I’m no longer devout, but I grew up loving the rituals of the Catholic church: incense, holy water, rosary beads, ash. This was magic. Alchemy. A prayer turned ordinary water into a holy substance that could purify your soul, protect objects sprinkled with it, and initiate the heathen (my friends and I discovered this after a furious nun informed us that our baptismal play acting at the playground water fountain – “I baptize you in the name of the Father, the Son, and the Holy Spirit” – was, in fact, valid and that our Buddhist pal was now considered forever a member of the mother church). Every Mass, the priest stood at the altar and changed bread and wine into the body and blood of Christ. Transubstantiation! Although, they still just tasted like cheap rosé and Styrofoam wafers. I realize my parents and teachers wanted me to know that the catalyst in these miracles was faith in the power of Jesus, but that was an unwieldy concept to grasp in my sticky little hands. I’ve been reading fairy tales since I was four years old. I understand magic.

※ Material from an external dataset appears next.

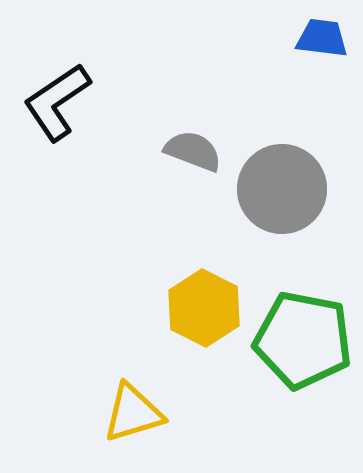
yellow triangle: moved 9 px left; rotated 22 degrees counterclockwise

More mysterious to me was the idea of grace. I wanted it, but I had no idea how to get it. Every day, we chanted, “Hail Mary, full of grace, the Lord is with thee.” Did grace have to do with being knocked up with baby Jesus? I was not full of baby Jesus. I still had a hard time accepting that He was in my communion wafer. We also said grace before every meal. “Bless us o Lord, and these Thy gifts, which we are about to receive from Thy bounty, through Christ our Lord, amen.” I was never sure why we thanked God for the food instead of my harried mother who had shopped for and prepared it, though if it was really good, we would throw in a “God bless the cook” at the end, like an afterthought.
Then, there was physical grace, the kind Grace Kelly had in Rear Window. She had an effortless beauty that emanated from her perfectly waved blonde hair right down to her Mark Cross handbag, and she moved as though she were gliding through water. I was hilariously, painfully, decidedly not Grace Kelly. I remember signing up for a Liturgical Dance class in grade school, which felt like the least awful of all the required religion classes. It sure beat the hell out of scratching out endless handwritten copies of the Act of Contrition or the Nicene Creed. Liturgical Dance, in case you are wondering, is a lot of twirling and wavy, seaweed-like arm movements set to hymns. The sister instructing us watched me spin out across the polished wooden stage in my socked feet, flail wildly as I failed to regain my balance, and then topple to the floor. She took it as a deliberate affront. “Some people have no grace,” she hissed, her voice echoing in the cavernous auditorium. Her tone was hostile and disapproving, unlike my father’s when he watched me trip over the sidewalk. He exclaimed with exasperated affection, “Oh, dear. Princess Grace.” The sentiment was the same, though.
grace: noun \ˈgrās\
1) a: unmerited divine assistance given humans for their regeneration or sanctification
b: a virtue coming from God
c: a state of sanctification enjoyed through divine grace
2) a: approval, favor <stayed in his good graces>
b archaic: mercy, pardon
c: a special favor :privilege <each in his place, by right, not grace, shall rule his heritage — Rudyard Kipling>
d: disposition to or an act or instance of kindness, courtesy, or clemency
e: a temporary exemption :reprieve
3) a : a charming or attractive trait or characteristic
b : a pleasing appearance or effect : charm <all the grace of youth — John Buchan>
c : ease and suppleness of movement or bearing
How, then, to acquire it?
Prayer and sacrifice did not work, I figured because I didn’t do them properly. Relationships did not work. Hypnotism, past life regression, meditation, and dieting did not work. Parenthood did not work. I was not full. I was not buoyant. I was not transformed. I was waiting for the magic gift to be given, forever watching the horizon for a sign of its appearance.
It never materialized. I remained confused and wistful. Slowly, inevitably, I cracked open like a boulder eroded by the steady, relentless flow of water, breaking under the weight of doubt, inadequacy, resentment, and yearning. As I picked through the rubble, I found this realization gleaming in the pebbly dust: grace could not come into me. I could not ingest it like sacramental wine. It was already there. It did not need to be summoned with magic words or earned through good deeds. All grace wanted was to be acknowledged. Who was I not to pursue happiness?
I wake up every day full of fear and hope and the willingness to fuck up. This is grace. I am learning to ask for help and to run, in my clumsy, bumble-footed way, full speed toward my passions. This is grace. I say no to what doesn’t serve me and yes to pretty much everything else. This is grace. I am uncurling my sweaty fingers, one by one, from around the shame I carry, which is as unmerited as a divine blessing. This is grace.